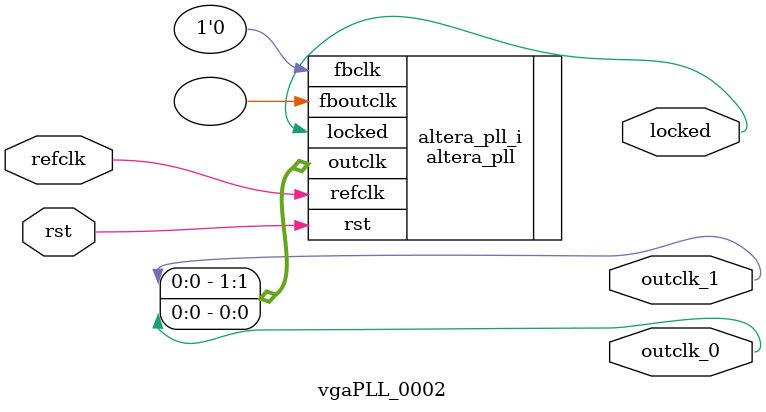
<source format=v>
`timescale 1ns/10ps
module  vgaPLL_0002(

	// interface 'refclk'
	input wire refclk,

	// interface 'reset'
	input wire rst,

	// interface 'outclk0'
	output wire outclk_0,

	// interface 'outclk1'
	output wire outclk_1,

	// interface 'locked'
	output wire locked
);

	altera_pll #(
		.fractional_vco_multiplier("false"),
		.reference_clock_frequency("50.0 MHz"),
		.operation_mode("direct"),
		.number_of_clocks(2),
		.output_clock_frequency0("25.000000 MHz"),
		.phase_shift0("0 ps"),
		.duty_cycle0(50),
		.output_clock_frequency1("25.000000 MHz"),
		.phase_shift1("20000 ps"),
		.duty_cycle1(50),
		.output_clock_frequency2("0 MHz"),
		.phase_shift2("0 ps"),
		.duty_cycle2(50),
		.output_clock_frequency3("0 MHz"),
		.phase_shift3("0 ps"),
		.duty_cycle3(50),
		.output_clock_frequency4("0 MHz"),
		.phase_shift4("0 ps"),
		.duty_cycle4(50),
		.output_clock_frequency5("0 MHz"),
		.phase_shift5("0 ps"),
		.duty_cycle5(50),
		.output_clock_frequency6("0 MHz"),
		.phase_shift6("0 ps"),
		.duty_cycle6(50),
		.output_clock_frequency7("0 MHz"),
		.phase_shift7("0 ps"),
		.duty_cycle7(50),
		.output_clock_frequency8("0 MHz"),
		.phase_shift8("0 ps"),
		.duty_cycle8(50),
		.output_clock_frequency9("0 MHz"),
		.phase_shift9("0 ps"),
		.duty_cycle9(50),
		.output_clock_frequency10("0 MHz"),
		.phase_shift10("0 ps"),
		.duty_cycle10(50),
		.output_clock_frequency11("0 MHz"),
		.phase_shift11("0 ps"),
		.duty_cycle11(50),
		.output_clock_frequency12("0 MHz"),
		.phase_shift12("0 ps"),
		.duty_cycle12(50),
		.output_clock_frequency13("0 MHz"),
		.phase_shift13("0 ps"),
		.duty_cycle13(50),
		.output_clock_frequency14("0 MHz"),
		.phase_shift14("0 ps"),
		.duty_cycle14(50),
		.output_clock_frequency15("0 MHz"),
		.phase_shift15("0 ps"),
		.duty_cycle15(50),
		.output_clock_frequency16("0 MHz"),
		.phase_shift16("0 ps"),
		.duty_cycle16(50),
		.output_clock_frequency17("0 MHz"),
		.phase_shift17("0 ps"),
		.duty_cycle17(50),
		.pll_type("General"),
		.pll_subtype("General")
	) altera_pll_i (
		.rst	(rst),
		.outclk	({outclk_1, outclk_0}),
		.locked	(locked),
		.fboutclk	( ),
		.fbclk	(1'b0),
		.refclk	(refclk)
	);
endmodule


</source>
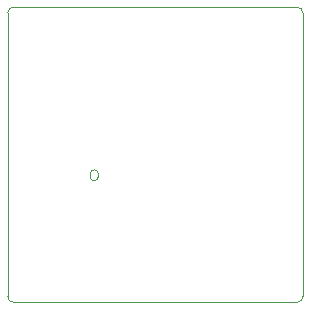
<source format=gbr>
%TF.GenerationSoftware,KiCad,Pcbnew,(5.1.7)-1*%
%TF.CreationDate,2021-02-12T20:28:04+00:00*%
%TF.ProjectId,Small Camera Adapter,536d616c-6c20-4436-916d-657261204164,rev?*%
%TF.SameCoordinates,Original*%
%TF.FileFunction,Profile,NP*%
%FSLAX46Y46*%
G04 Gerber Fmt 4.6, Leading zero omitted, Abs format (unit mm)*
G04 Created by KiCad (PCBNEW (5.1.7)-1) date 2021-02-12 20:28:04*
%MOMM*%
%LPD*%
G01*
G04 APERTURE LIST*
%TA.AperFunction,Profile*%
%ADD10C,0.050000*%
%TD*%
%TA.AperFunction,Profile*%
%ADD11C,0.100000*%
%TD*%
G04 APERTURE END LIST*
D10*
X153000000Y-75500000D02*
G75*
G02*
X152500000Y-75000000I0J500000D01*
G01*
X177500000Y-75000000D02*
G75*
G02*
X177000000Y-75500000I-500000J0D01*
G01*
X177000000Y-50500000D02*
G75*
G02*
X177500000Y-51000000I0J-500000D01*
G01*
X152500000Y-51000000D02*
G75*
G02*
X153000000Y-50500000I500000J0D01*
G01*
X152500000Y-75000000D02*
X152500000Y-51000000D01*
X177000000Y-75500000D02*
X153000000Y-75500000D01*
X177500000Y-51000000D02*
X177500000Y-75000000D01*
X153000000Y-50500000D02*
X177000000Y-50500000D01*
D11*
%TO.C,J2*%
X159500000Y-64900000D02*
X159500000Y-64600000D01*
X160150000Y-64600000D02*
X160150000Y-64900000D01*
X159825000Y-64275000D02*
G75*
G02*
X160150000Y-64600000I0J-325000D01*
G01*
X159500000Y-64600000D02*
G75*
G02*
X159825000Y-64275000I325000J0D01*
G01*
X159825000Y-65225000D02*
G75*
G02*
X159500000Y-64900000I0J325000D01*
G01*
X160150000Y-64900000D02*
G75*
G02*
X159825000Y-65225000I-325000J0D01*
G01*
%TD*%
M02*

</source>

------------------------------------------------------------------------

Output a faithful copy of the data, with each picture left out.

<source format=v>
`timescale 1ns/10ps
module  vgaPLL_0002(

	// interface 'refclk'
	input wire refclk,

	// interface 'reset'
	input wire rst,

	// interface 'outclk0'
	output wire outclk_0,

	// interface 'outclk1'
	output wire outclk_1,

	// interface 'locked'
	output wire locked
);

	altera_pll #(
		.fractional_vco_multiplier("false"),
		.reference_clock_frequency("50.0 MHz"),
		.operation_mode("direct"),
		.number_of_clocks(2),
		.output_clock_frequency0("25.000000 MHz"),
		.phase_shift0("0 ps"),
		.duty_cycle0(50),
		.output_clock_frequency1("25.000000 MHz"),
		.phase_shift1("20000 ps"),
		.duty_cycle1(50),
		.output_clock_frequency2("0 MHz"),
		.phase_shift2("0 ps"),
		.duty_cycle2(50),
		.output_clock_frequency3("0 MHz"),
		.phase_shift3("0 ps"),
		.duty_cycle3(50),
		.output_clock_frequency4("0 MHz"),
		.phase_shift4("0 ps"),
		.duty_cycle4(50),
		.output_clock_frequency5("0 MHz"),
		.phase_shift5("0 ps"),
		.duty_cycle5(50),
		.output_clock_frequency6("0 MHz"),
		.phase_shift6("0 ps"),
		.duty_cycle6(50),
		.output_clock_frequency7("0 MHz"),
		.phase_shift7("0 ps"),
		.duty_cycle7(50),
		.output_clock_frequency8("0 MHz"),
		.phase_shift8("0 ps"),
		.duty_cycle8(50),
		.output_clock_frequency9("0 MHz"),
		.phase_shift9("0 ps"),
		.duty_cycle9(50),
		.output_clock_frequency10("0 MHz"),
		.phase_shift10("0 ps"),
		.duty_cycle10(50),
		.output_clock_frequency11("0 MHz"),
		.phase_shift11("0 ps"),
		.duty_cycle11(50),
		.output_clock_frequency12("0 MHz"),
		.phase_shift12("0 ps"),
		.duty_cycle12(50),
		.output_clock_frequency13("0 MHz"),
		.phase_shift13("0 ps"),
		.duty_cycle13(50),
		.output_clock_frequency14("0 MHz"),
		.phase_shift14("0 ps"),
		.duty_cycle14(50),
		.output_clock_frequency15("0 MHz"),
		.phase_shift15("0 ps"),
		.duty_cycle15(50),
		.output_clock_frequency16("0 MHz"),
		.phase_shift16("0 ps"),
		.duty_cycle16(50),
		.output_clock_frequency17("0 MHz"),
		.phase_shift17("0 ps"),
		.duty_cycle17(50),
		.pll_type("General"),
		.pll_subtype("General")
	) altera_pll_i (
		.rst	(rst),
		.outclk	({outclk_1, outclk_0}),
		.locked	(locked),
		.fboutclk	( ),
		.fbclk	(1'b0),
		.refclk	(refclk)
	);
endmodule


</source>
<source format=gbr>
%TF.GenerationSoftware,KiCad,Pcbnew,(5.1.7)-1*%
%TF.CreationDate,2021-02-12T20:28:04+00:00*%
%TF.ProjectId,Small Camera Adapter,536d616c-6c20-4436-916d-657261204164,rev?*%
%TF.SameCoordinates,Original*%
%TF.FileFunction,Profile,NP*%
%FSLAX46Y46*%
G04 Gerber Fmt 4.6, Leading zero omitted, Abs format (unit mm)*
G04 Created by KiCad (PCBNEW (5.1.7)-1) date 2021-02-12 20:28:04*
%MOMM*%
%LPD*%
G01*
G04 APERTURE LIST*
%TA.AperFunction,Profile*%
%ADD10C,0.050000*%
%TD*%
%TA.AperFunction,Profile*%
%ADD11C,0.100000*%
%TD*%
G04 APERTURE END LIST*
D10*
X153000000Y-75500000D02*
G75*
G02*
X152500000Y-75000000I0J500000D01*
G01*
X177500000Y-75000000D02*
G75*
G02*
X177000000Y-75500000I-500000J0D01*
G01*
X177000000Y-50500000D02*
G75*
G02*
X177500000Y-51000000I0J-500000D01*
G01*
X152500000Y-51000000D02*
G75*
G02*
X153000000Y-50500000I500000J0D01*
G01*
X152500000Y-75000000D02*
X152500000Y-51000000D01*
X177000000Y-75500000D02*
X153000000Y-75500000D01*
X177500000Y-51000000D02*
X177500000Y-75000000D01*
X153000000Y-50500000D02*
X177000000Y-50500000D01*
D11*
%TO.C,J2*%
X159500000Y-64900000D02*
X159500000Y-64600000D01*
X160150000Y-64600000D02*
X160150000Y-64900000D01*
X159825000Y-64275000D02*
G75*
G02*
X160150000Y-64600000I0J-325000D01*
G01*
X159500000Y-64600000D02*
G75*
G02*
X159825000Y-64275000I325000J0D01*
G01*
X159825000Y-65225000D02*
G75*
G02*
X159500000Y-64900000I0J325000D01*
G01*
X160150000Y-64900000D02*
G75*
G02*
X159825000Y-65225000I-325000J0D01*
G01*
%TD*%
M02*

</source>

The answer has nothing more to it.